Evolution: whale teeth and baleens (Evolution)

by David Turell @, Friday, November 30, 2018, 15:06 (2183 days ago) @ David Turell

David: The way some whales feed they don't need teeth:

https://phys.org/news/2018-11-whales-lost-teeth-evolving-hair-like.html

For some reason the excerpts didn't publish. From a different article:

https://www.newscientist.com/article/2186912-prehistoric-whales-used-to-simply-suck-the...

Whales were once all toothed predators. Around 36 million years ago, a group of them evolved to lose their teeth. We don’t know what drove that evolutionary trend, but it ultimately gave rise to today’s filter-feeding whales, including blue whales and humpback whales, that use baleen bristles in their mouths to remove tiny prey from the water.

Scientists haven’t been able to precisely reconstruct what happened during whales’ transition from teeth-bearing to filter-feeding – but they had assumed that the filter-feeding system emerged before the whales lost all their teeth.

***

Using CT scans, the team found the extinct whale (Maiabalae nanesbittae) had no alveoli – teeth sockets. It also had a different mouth structure than baleen-bearing whales, meaning it had no ability to filter-feed either.

“[The whale] represents a surprising intermediate stage between modern filter-feeding whales and their toothed ancestors,” Peredo says. “Our study makes it very unlikely that teeth and baleen existed at the same time in the same animals.”

Peredo suggests baleen might have appeared 23 million years ago, about 10 million years after whales lost their teeth.

But how did M. nanesbittae capture prey? Peredo says this whale was probably a suction-feeder like modern salmon and trout. The whale has an enlarged bone in the back of its mouth, resembling those observed in suction-feeding fish. Such bones help the mouth muscles generate a strong sucking force.

The transformation from a biter to a suction-feeder then into a filter-feeder also tells us about when whale diets changed. Sucking and biting are techniques that work best when the animal aims to take one target at a time, whereas filter-feeding targets bulk quantity of tiny organisms.
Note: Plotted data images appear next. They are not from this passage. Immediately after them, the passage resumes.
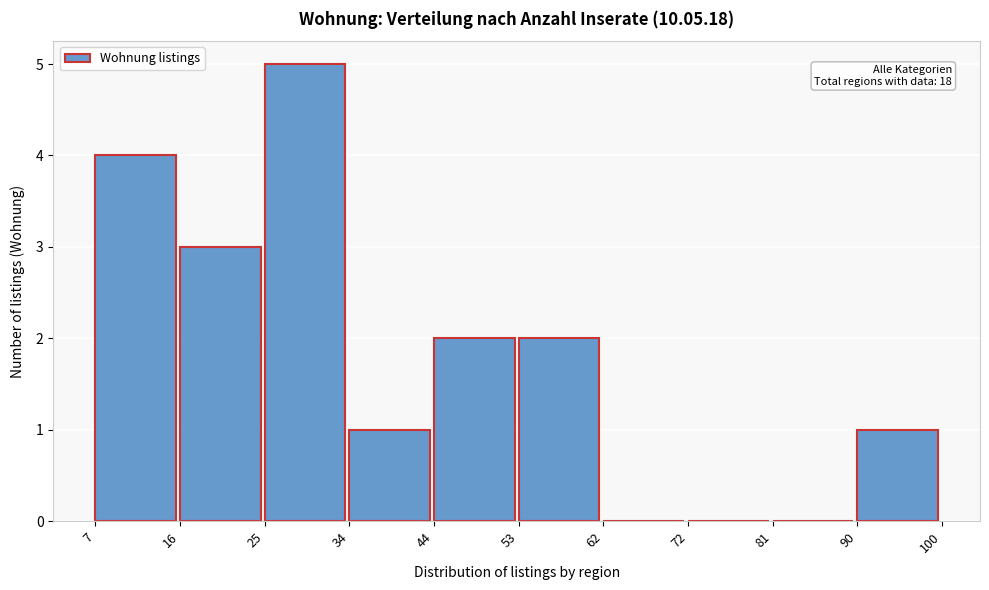

Which range on the x-axis has the tallest bar?

25 to 34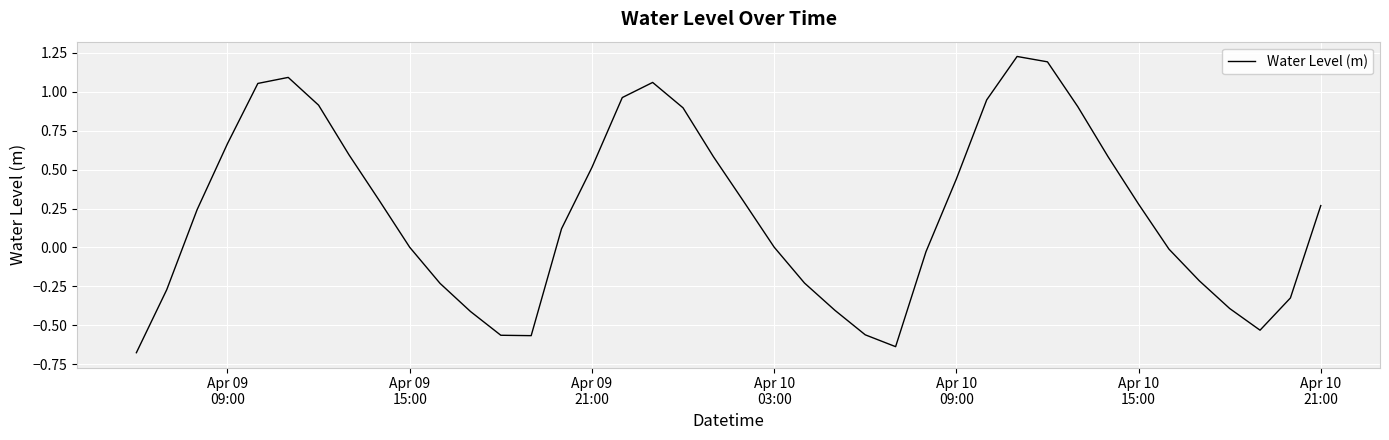

Does the chart display data point markers on the line(s)?

No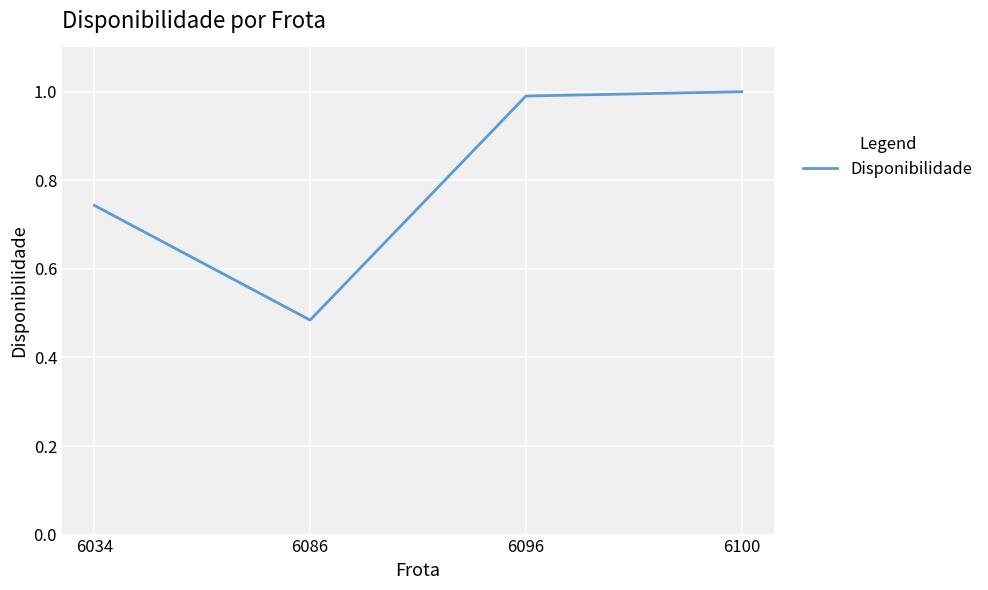

List the labels in order of value, largest first.

6100, 6096, 6034, 6086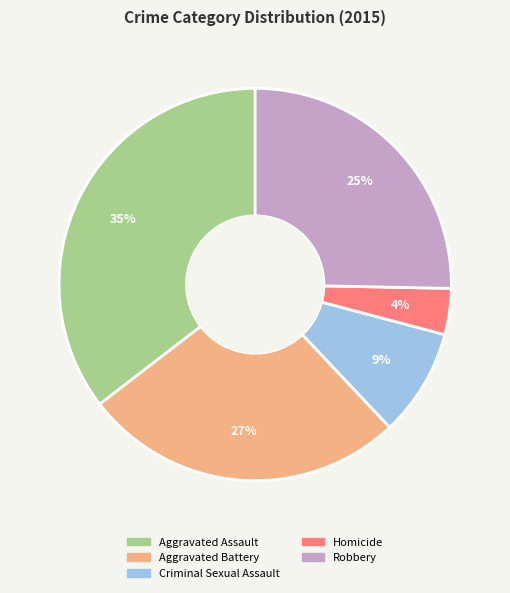

How many slices are in this pie chart?

5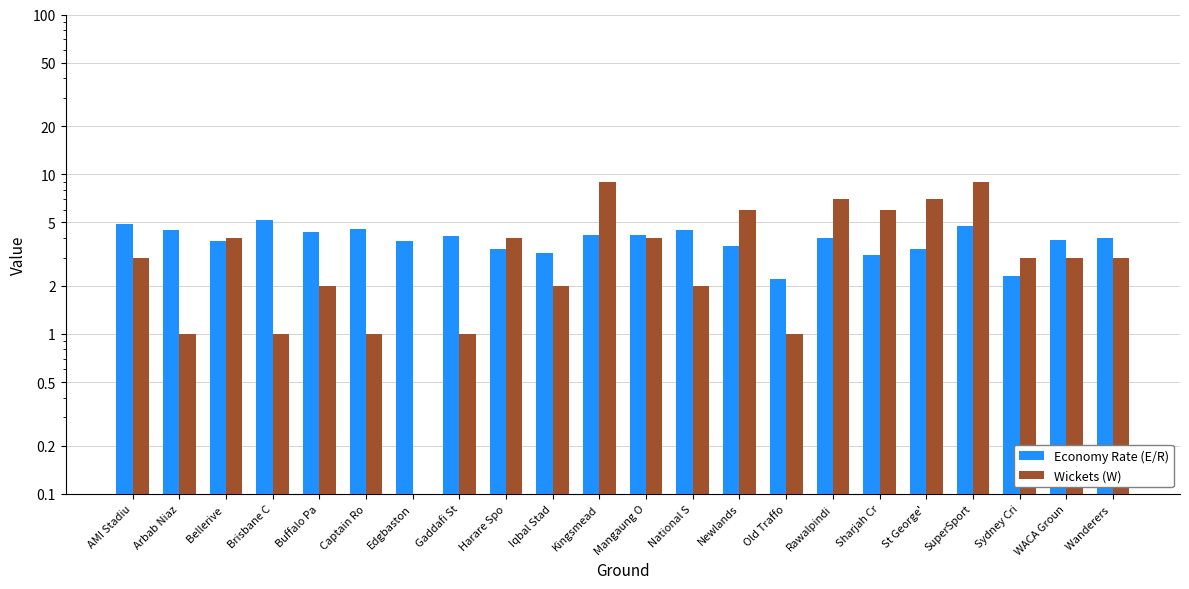

What is the difference between the Economy Rate (E/R) values at Brisbane C and Sydney Cri?

2.9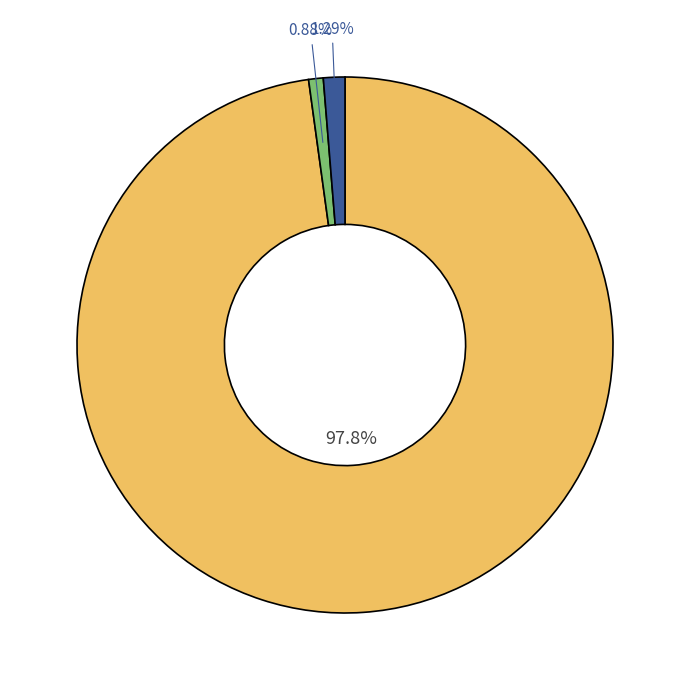

Is there any slice that represents more than half of the pie?

Yes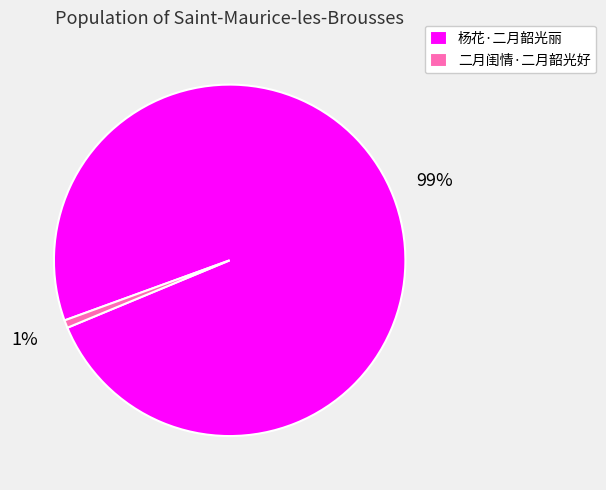

How many slices are in this pie chart?

2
“There’s a good chance that [filter-feeding] is more energetically efficient,” Peredo says. “It seems to be a successful body plan for marine mammals.”

Comment: When a mammal enters a new environment to live the changes have to be very complex and enormous. Just hopping into the water doesn't work. Losing teeth and gaining a filter system isn't done stepwise. It has to be designed.